> [課題の指示]
1. 引用文にある「野心的な女性作家が愛したのは、女癖が悪く、夢を追い続ける映画人だった。」という一文を英語に訳しなさい。
2. 引用文の「幽霊を見たいという主人公の女」から「団鬼六賞を受賞したとあり この小説も 多少その傾向がありました。」までを、そのまま書き写しなさい。

> [引用文]
あらすじ
野心的な女性作家が愛したのは、女癖が悪く、夢を追い続ける映画人だった。彼との思い出が色濃く残る古都で、作家は幽霊が見えるという墓守娘の話に耳を傾ける。それは情念と欲望が絡み合う壮絶な愛の物語だった。
※本書は二〇一三年十月に小社より刊行された単行本『恋地獄』を改題し、文庫化したものが底本です。
感情タグBEST3
Posted by ブクログ
これまで客観的な視点で描いた小説が多かった著者が、珍しく自分自身をモデルに主観的な視点で描いたような小説。これまでの文学的性愛小説とは一味違うホラーテイストの性愛小説に仕上がっている。作品の中で東日本大震災にも触れていることから、震災の影響が作風の変化にも現れているように思う。
幽霊を見たいという主人公の女性作家と幽霊が見えるという老女の性愛の物語が交互に綴られ、主人公が導き出した答えとは…
京都の歴史と先人たちの思いを感じさせる風景と老女の語る奇妙な物語がより一層男女の関係の恐ろしさを際立たせている。
Posted by ブクログ
『恋地獄』2013年
文庫化の際に『京都 恋地獄』へ改題
行き着く先のない恋は 地獄 という事ですかな
作家の女性が 独り京都に家を借りる
その女性は 見えない女。
墓守と呼ばれる見える老婆の話が交互に進む。
全編 京都弁
花房観音さんは 京都在住でバスガイドとの兼業作家さんのようです。
団鬼六賞を受賞したとあり この小説も 多少その傾向がありました。
ホラーとエロー。
団鬼六賞は 初めて聞いたので 調べましたら
全2回でした。
雰囲気で楽しむ系の小説かなと思います。

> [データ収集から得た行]
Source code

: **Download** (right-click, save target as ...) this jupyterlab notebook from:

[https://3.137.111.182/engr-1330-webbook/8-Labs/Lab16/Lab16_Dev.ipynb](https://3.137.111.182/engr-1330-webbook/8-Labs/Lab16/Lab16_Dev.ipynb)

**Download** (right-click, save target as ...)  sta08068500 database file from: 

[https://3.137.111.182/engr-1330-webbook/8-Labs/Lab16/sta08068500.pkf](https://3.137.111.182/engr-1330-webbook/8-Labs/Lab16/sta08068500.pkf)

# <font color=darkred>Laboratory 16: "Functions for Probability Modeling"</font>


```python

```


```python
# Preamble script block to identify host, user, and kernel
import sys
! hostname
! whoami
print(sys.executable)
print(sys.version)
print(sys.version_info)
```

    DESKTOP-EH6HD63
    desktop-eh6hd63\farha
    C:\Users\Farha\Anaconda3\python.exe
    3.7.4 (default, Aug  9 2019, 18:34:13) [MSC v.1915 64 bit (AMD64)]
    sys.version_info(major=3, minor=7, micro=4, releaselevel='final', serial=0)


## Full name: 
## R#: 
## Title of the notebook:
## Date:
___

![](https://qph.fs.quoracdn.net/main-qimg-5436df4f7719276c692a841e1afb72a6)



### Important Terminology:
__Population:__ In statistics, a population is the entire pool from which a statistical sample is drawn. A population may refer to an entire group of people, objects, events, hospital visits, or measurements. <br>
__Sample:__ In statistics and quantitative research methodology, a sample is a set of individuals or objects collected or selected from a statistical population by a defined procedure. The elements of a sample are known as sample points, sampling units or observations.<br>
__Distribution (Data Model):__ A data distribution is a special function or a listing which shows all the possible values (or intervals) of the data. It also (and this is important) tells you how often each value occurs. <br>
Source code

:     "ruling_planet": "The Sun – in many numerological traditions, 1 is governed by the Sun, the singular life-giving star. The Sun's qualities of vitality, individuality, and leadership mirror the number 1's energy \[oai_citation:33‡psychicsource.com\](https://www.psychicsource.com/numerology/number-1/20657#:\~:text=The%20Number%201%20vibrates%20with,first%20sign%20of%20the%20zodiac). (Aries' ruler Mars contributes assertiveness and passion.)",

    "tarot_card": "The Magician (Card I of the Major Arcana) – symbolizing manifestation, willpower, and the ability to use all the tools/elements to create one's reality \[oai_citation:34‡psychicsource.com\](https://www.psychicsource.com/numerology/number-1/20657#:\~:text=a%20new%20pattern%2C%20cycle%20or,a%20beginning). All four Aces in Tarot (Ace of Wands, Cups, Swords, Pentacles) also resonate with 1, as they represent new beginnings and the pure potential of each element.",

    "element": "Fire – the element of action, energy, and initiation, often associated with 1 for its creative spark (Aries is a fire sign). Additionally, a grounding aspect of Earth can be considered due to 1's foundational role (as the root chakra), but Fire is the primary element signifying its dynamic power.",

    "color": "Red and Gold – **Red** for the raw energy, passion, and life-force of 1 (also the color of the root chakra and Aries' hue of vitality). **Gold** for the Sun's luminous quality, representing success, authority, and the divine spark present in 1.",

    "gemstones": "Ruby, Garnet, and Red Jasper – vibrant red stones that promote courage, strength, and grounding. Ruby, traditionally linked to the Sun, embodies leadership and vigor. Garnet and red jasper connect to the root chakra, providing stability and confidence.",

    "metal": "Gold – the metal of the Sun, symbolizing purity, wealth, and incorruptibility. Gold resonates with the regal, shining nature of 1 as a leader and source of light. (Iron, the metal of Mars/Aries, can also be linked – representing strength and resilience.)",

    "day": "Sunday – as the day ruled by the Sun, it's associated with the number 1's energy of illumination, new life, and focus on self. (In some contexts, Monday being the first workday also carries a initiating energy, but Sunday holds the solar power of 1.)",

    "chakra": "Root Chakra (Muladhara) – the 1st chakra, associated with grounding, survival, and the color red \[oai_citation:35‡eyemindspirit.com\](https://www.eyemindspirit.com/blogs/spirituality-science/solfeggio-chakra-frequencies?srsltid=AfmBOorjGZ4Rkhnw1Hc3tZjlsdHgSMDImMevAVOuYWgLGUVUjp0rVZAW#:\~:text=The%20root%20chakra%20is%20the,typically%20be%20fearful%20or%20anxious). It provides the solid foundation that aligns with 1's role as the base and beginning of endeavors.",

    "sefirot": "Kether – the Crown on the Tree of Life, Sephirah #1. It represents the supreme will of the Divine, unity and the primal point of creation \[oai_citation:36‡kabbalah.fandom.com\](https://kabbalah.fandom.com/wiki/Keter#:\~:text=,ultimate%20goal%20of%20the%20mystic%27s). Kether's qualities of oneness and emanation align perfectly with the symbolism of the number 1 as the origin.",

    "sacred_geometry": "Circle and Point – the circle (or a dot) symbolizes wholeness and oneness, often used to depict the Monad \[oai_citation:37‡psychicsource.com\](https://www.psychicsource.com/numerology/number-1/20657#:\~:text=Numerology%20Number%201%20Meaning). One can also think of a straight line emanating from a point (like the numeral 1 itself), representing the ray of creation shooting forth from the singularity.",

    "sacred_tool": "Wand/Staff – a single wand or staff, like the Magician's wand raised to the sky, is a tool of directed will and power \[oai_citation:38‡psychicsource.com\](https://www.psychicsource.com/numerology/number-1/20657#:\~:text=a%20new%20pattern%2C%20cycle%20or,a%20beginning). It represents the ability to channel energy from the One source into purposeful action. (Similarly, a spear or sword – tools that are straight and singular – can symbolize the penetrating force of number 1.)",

> [解答例]
1. The one the ambitious woman writer loved was a womanizing filmmaker who kept chasing his dreams.

2.
幽霊を見たいという主人公の女性作家と幽霊が見えるという老女の性愛の物語が交互に綴られ、主人公が導き出した答えとは…
京都の歴史と先人たちの思いを感じさせる風景と老女の語る奇妙な物語がより一層男女の関係の恐ろしさを際立たせている。
Posted by ブクログ
『恋地獄』2013年
文庫化の際に『京都 恋地獄』へ改題
行き着く先のない恋は 地獄 という事ですかな
作家の女性が 独り京都に家を借りる
その女性は 見えない女。
墓守と呼ばれる見える老婆の話が交互に進む。
全編 京都弁
花房観音さんは 京都在住でバスガイドとの兼業作家さんのようです。
団鬼六賞を受賞したとあり この小説も 多少その傾向がありました。